Asun at Owambe party as we call it in Lagos is a common sight in the southwestern part of Nigeria..
I was at my friends mother in law funeral ceremony and it was happening…..
As soon as I arrived that afternoon, I found my way to my friend’s designated canopy, and was seated , I was greeted with waiters offering Jollof Rice, Fried Rice , Moin Moin, Pounded yam and Egusi soup all with assorted meats. I guess it is assumed that you will be drinking alcohol so the waiters feel obliged to provide your stomach with some good base to allow the alcohol to settle in. I managed to decline the offer of this “first course”.
Meanwhile at the center of the table are plates of appetizers referred to as “small chops” … Samosa, chinchin, puff puff etc.
All expected to be consumed at this one seating. , I wonder:)
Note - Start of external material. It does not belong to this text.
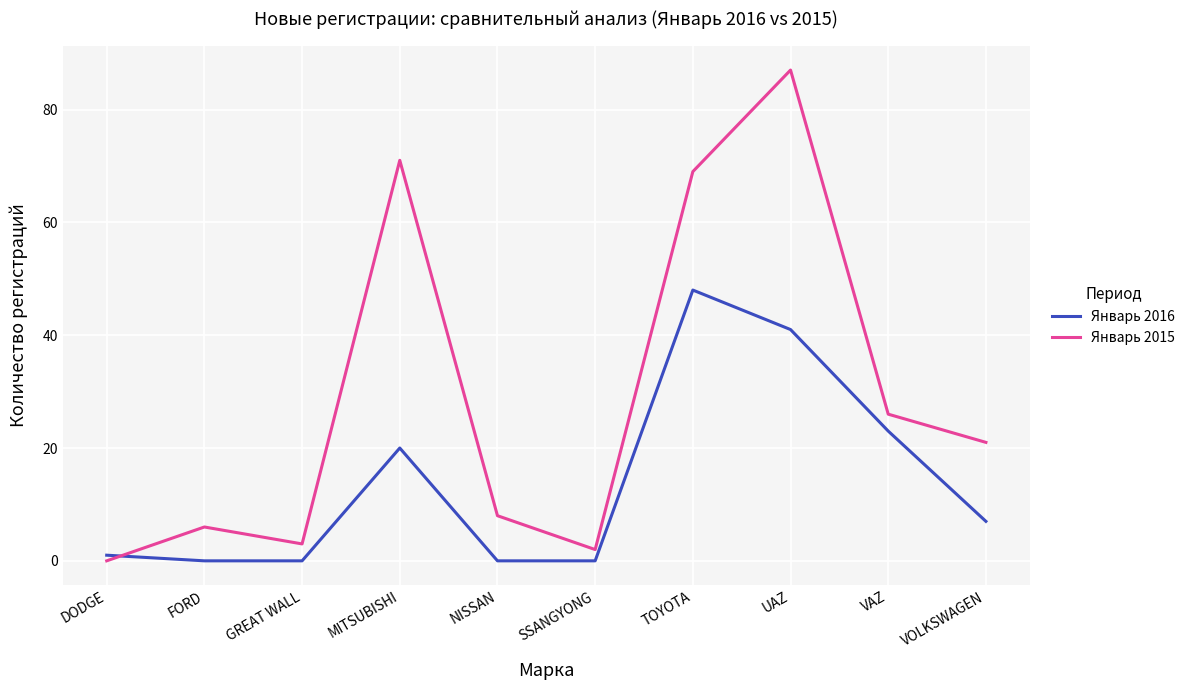

Is it true that Январь 2015 equals 69 at TOYOTA?

True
I was allowed to ‘relax ‘ for about one hour and some more food started emerging , this time ,more of meats….Asun, grilled fish, grilled gizzard etc. as expected these go with some Champagne and other drinks of choice
.By this time the dance floor is thick with dancers trying to outdo each other as the children of the deceased,friends and family members take to the dance floor and wiggle away to the music of the band. So funny the different dance steps:). Something else that is fascinating about an owambe party is the color coordination by the guests, it was pink velvet wrapper with white lace top (iro and buba) , velvet fabric is the vogue in wrappers, you cant beat these Lagos babes with fashion:).
I loved the musician on the band stand , Tunde Ayefele so I was also wiggling away on my seat enjoying my bowl of Asun with very high pepper, just the way I like it.
So this was my experience two weekends ago. With Asun on my mind , I had to share the recipe with you my friends. Asun is always my escape from all the heavy carbohydrate meals at parties, as a habit I eat at home before heading out …funny eh?
This weekend I decided to stay home and make my Asun at home and enjoy.
Recipe for making Asun
Ingredient
Goat meat
Scotch bonnet Pepper (coarsely ground) to taste
Onion( sliced)
Seasoning cubes to taste
Salt to taste
Little water
Method
1, Clean the meat without cutting into pieces. Always ask the butchers to remove the big bones from the meat particularly if using the arm or legs of goat
2 , Pat dry with kitchen tissue and grill to cook and brown the meat and infuse the smoke flavor.
3, Chop meat into small bite size pieces
4, Place in a pot and add the onion, sprinkle a very little water to cook meat a little further and prevent meat sticking to pot. Cook for 3-5 minutes
5, Mix seasoning, pepper and salt
6,Add the pepper/ seasoning/ salt mix and cook for 3-5 minutes, stirring almost all through this time. This helps to make a slightly thick sauce for the meat
7,Serve hot
Cooking Tip:
Female “native” goat works best for Asun. The meat cooks fast and the skin is softer.Ask the butchers when buying.
Adjust pepper to your tolerance level.
Watch the video here:
Yes o!!! Asun is the real deal & your recipe is authentic, I can confirm that as I am from Ondo – where asun originated. The best part of goat meat to use is liver, breast of the female goat and flesh covering the ribcage of the animal.
Aunty Mo, thanks for the validation.
Thanks for the recipe. The dish looks yummy! What substitute do you recommend in place of grilling?
Hi,Adiaha. There is actually no alternative to grilling. You can do it on charcoal or try your oven grill.
My mouth is watering! Thank you for the recipe, I have filed it away for future use! I laughed at the part where you said you eat before attending functions, I do that too! I’m sure the ascorbic was pretty, the colors you described are lovely.
Asoebi* not ascorbic, excuse my auto correct
Iq. Are you sure about the tip on using female goat? I find that female goats slaughtered for sale in our markets are usually aged and menopausal (no longer kidding, forgive the pun) and so very tough. I always instead ask to buy male which I assume to be likely young and tender.
This looks delicious! I need an outdoor grill. Thank you for sharing this.
Aunty i love your blog
Did u add veg. oil at all?
please answer oooo
Did u add veg. oil at all?
I need to know too oooooo
Hello, Kevin. I just noticed the bowl of oil:). Generally you don’t need oil in Asun. The goat I use also comes with some fat so indeed no need for oil. I will delete the bowl of oil from the post. Thank you.